As my daughters grew to be teenagers, a chasm started to grow between the older one and me. I would “advise” her to practice her violin, do her homework and I would check her grades online.  As soon as one of her classes started to drop, I’d pounce on her.

This, I believed, was motherly love.

She started to distance herself from me. When we spoke, it quickly escalated with me on offense and her on defense. She started to stay out later and later and we rarely talked nicely to each other. I asked myself over and over, When will she grow out of this? And then I found electric cigarette paraphernalia in her room. I freaked out. The younger one asked, “Don’t you see why she’s acting out?”

Wake up call!

One night, I decided I would do a 180. I would do the opposite of everything I had been doing. Before, I was completely hands-on. Now, I would be hands-off. I wouldn’t ask questions or tell her what to do. I would just listen.

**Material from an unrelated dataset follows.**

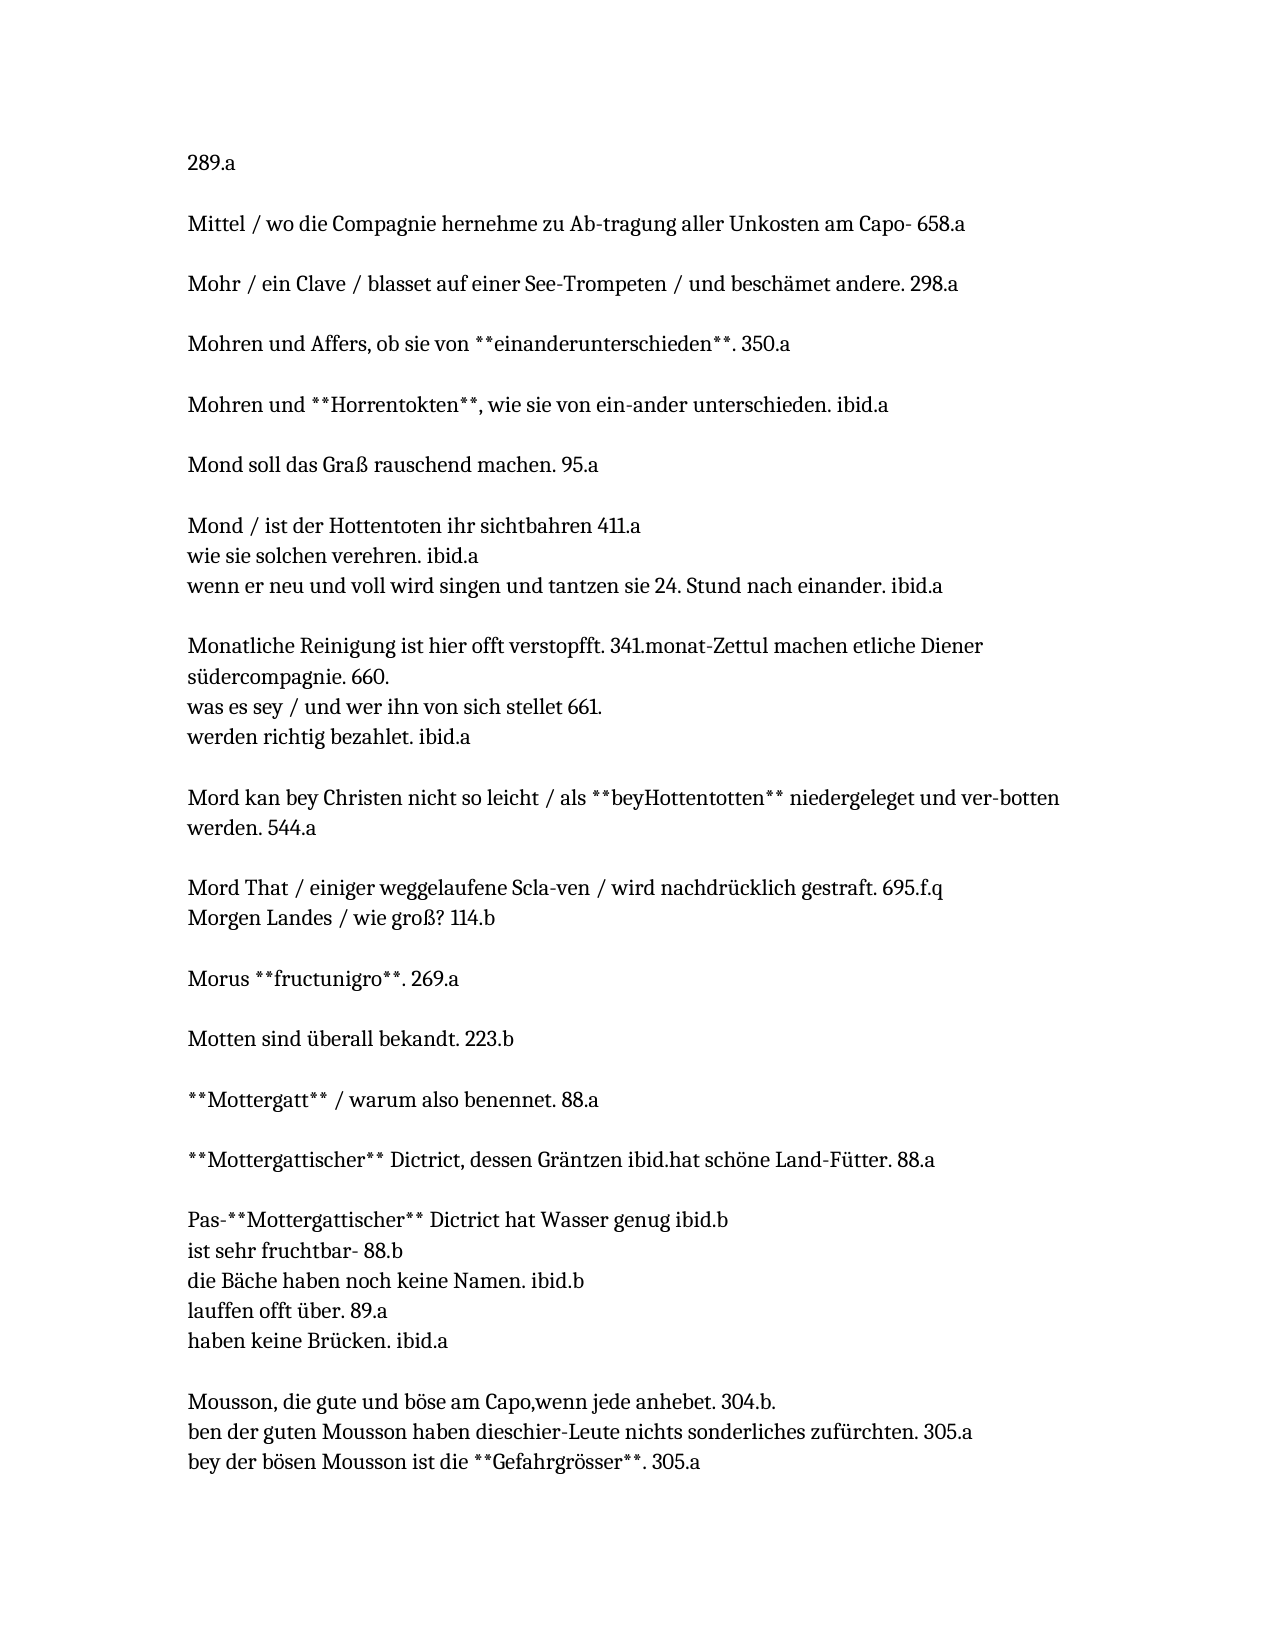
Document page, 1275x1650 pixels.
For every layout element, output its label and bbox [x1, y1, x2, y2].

text [187, 150, 1087, 1475]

And when was the last time we had fun together? I decided we would go on a date – just the two of us – once a week. It didn’t have to be fancy, just as long as we had 1:1 time together.

After she put aside her suspicions (and why wouldn’t she be suspicious of my motivations?), we started to go to a coffee shop every Sunday before she went to work as a server in a Thai restaurant. She would tell me about rude customers, her rude boss, good coworkers, and not-so-good coworkers. She told me about her friends, about how she would miss them when they went off to college and she would be a senior in high school “all alone.” I didn’t give advice or suggestions. I just listened.

I learned more about her on one date than I had in the six months before my 180.

Gradually, we joked together again. She opened up. “Mom, I have something to tell you.”

I braced myself.

“Right now, I’m getting an F in math.”

“OK.”

“OK?”

“Do you know what to do to raise it?”

“Yeah.”

“I trust you don’t want an F and that you will do something about it if you care. If you don’t, you won’t. No big deal.”

She walked away completely flabbergasted.

She got that F up to a B on her report card with no additional words or actions from me.

Now, she is three months from 18 and I am completely confident she will be just fine – not just in school or college – but in life. She has a great head on her shoulders. She’s a people-person and completely capable.

And she knows she can come to me at any time.